Debugging constraint failures is hard because you don't see the hidden pruning process. Use verbose=True to inspect token-by-token decisions, log the final output, and compare to expected results. If a constraint is never satisfied, check: (1) is the constraint mathematically satisfiable? (2) is the model capable of generating valid outputs? (3) is the constraint too strict? Common fix: relax the constraint or add an escapeHatch (fallback unconstrained generation after timeout).
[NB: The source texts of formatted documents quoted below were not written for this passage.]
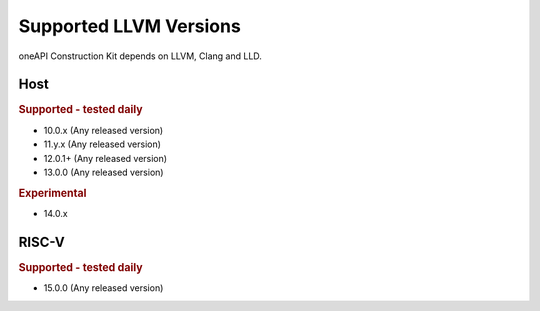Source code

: Supported LLVM Versions
=======================

oneAPI Construction Kit depends on LLVM, Clang and LLD.

Host
----

.. rubric:: Supported - tested daily

- 10.0.x (Any released version)
- 11.y.x (Any released version)
- 12.0.1+ (Any released version)
- 13.0.0 (Any released version)

.. rubric:: Experimental

- 14.0.x

RISC-V
------

.. rubric:: Supported - tested daily

- 15.0.0 (Any released version)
LMQL for enterprise systems: Banks and financial institutions use LMQL to extract structured data from customer communications while ensuring compliance. Insurance companies use LMQL to validate claim forms. The key appeal: hard constraints ensure the model can't produce invalid outputs (e.g., a claim ID that doesn't match the expected format). This reduces downstream data quality issues and auditing overhead. Regulations like HIPAA, SOX, and GDPR require that systems handle data correctly; LMQL helps meet these requirements by making invalid outputs literally impossible. For organizations investing in AI infrastructure, LMQL's constraint enforcement is a significant advantage over free-form LLM calls.